Bandera del arcoíris símbolo del movimiento gay desde 1978- Ludovic Bertron

Bandera del arcoíris símbolo del movimiento gay desde 1978- Ludovic Bertron


“Los psiquiatras, en una encrucijada, declaran que la homosexualidad no es una enfermedad mental”. Con este titular reseñaba The New York Times el 16 de septiembre de 1973 la histórica decisión tomada el día anterior por los quince reputados psiquiatras que formaban el Consejo de Administración de la organización profesional de esta especialidad más influyente del mundo, la Asociación Estadounidense de Psiquiatría (APA).

La decisión se reflejó en la siguiente edición del manual diagnóstico y estadístico de los trastornos mentales (DSM), la referencia imprescindible para los psiquiatras. El ‘castigo’ se levantó solo parcialmente, ya que la homosexualidad continuó siendo una patología rebautizada como orientación sexual alterada (SOD, por sus siglas en inglés), que podía ser tratada en el caso de que la persona no se sintiera a gusto con su identidad sexual.

Más de cuarenta años después de esta decisión, todavía algunos médicos afirman que la homosexualidad se puede curar, a pesar de que no hay un solo estudio que lo demuestre. Robert Spitzer, autor del único artículo que trataba de argumentarlo científicamente, publicado en 2001, se retractó de sus conclusiones el año pasado.

Como explica el profesor de Ética y Política de la Universidad Estatal de California en Northridge Juan Antonio Herrero, autor del libro La sociedad gay. Una invisible minoría­, fueron los activistas gays quienes con sus protestas lograron la desmedicalización del concepto homosexual. “El escándalo dio paso a la desconfianza hacia el rigor de la ciencia, ya que se puso en evidencia que bastaba una votación para que algo considerado como enfermedad dejara de serlo”, comenta a SINC.

No es que no hubiera aval científico para la petición del colectivo gay. Por el contrario, desde que a principios de la década de 1950 Alfred Kinsey publicara el famoso informe que lleva su nombre y que demostró que el 37% de los varones encuestados había tenido al menos una experiencia homosexual, el asunto estaba en continuo debate.

Un debate que avivó la psicóloga de la Universidad de California en Los Ángeles (UCLA) Evelyn Hooker, que en 1957 publicó el estudio La adaptación del varón abiertamente homosexual, en el que seleccionó a treinta hombres que asumían su condición de gays –los estudios anteriores se habían llevado a cabo con pacientes de psiquiatras– y treinta heterosexuales. Les hizo test y entrevistas en profundidad, que se grabaron y transcribieron. Los resultados de las pruebas, blindadas, fueron remitidos a psiquiatras de renombre, a los que la autora pidió evaluación.
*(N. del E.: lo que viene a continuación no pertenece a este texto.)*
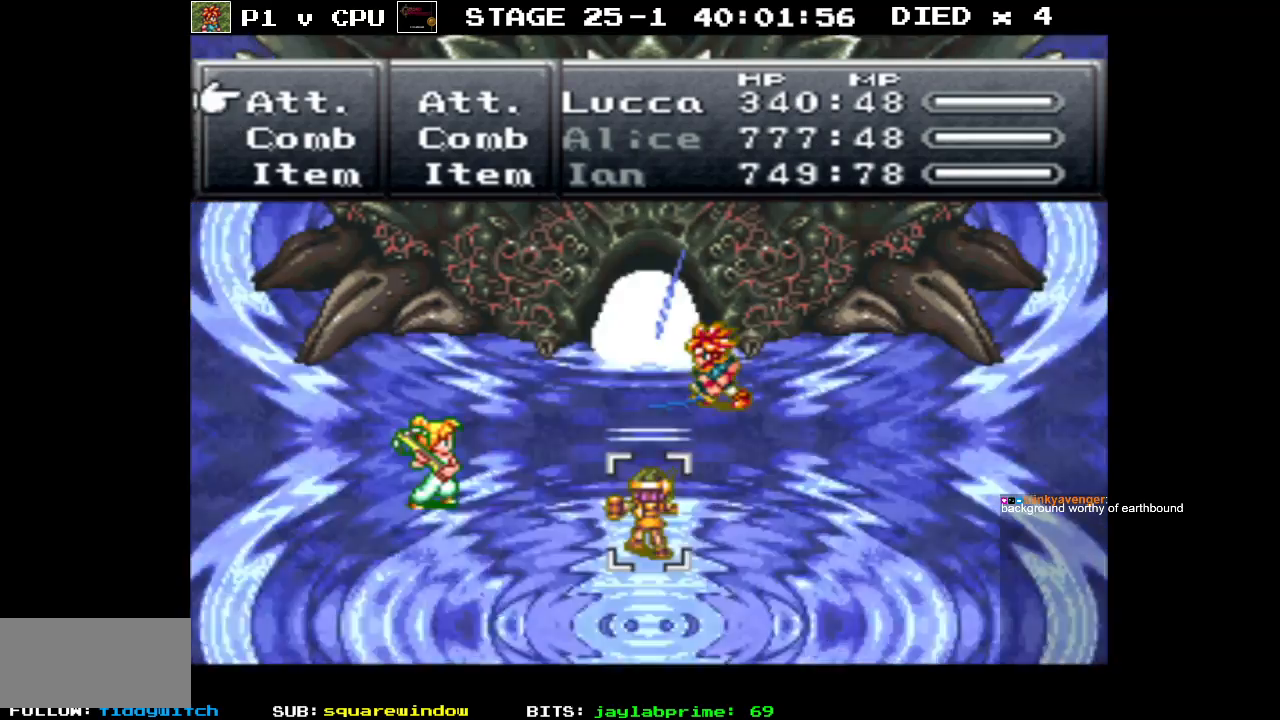
{"buttons": [], "events": [[50, "DPAD_DOWN", "down"], [150, "DPAD_DOWN", "up"], [200, "A", "down"], [333, "A", "up"]]}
No hubo diferencias en el resultado entre los dos grupos.

A pesar de trabajos como el de Hooker, no hubo un estudio determinante que motivara la decisión de la APA. Pero desde 1968, año de la primera edición del DSM II, hasta 1973, algo cambió en la sociedad. El activismo gay dejó de ser minoritario para convertirse en una proclama social comparable a otros movimientos de liberación. La máxima expresión fue la marcha Stonewall Riots, celebrada en Nueva York en 1969, solo un año después de la publicación del manual.

Psiquiatras gays salieron del armario

Psiquiatras homosexuales que no habían hecho pública su condición empezaron a movilizarse, ayudados por acciones de protesta en cada una de las reuniones y congresos que celebraba la APA. Un episodio destacado lo protagonizó el psiquiatra John Fryer, que participó en una convención de la asociación de 1972 ataviado con una máscara y haciéndose llamar Dr. H. En su charla, Fryer comparó la lucha homosexual con la de los negros estadounidenses y desveló que muchos otros psiquiatras compartían su orientación sexual.

El jefe de Psiquiatría del condado de Montgomery en Maryland (EE UU), Robert Peele, portavoz de la APA para este reportaje y miembro de la junta directiva de aquellos años, recuerda que antes la medicalización del homosexual se había visto incluso como algo positivo. “Hay que tener en cuenta que se consideraba un crimen penado con la cárcel”, señala.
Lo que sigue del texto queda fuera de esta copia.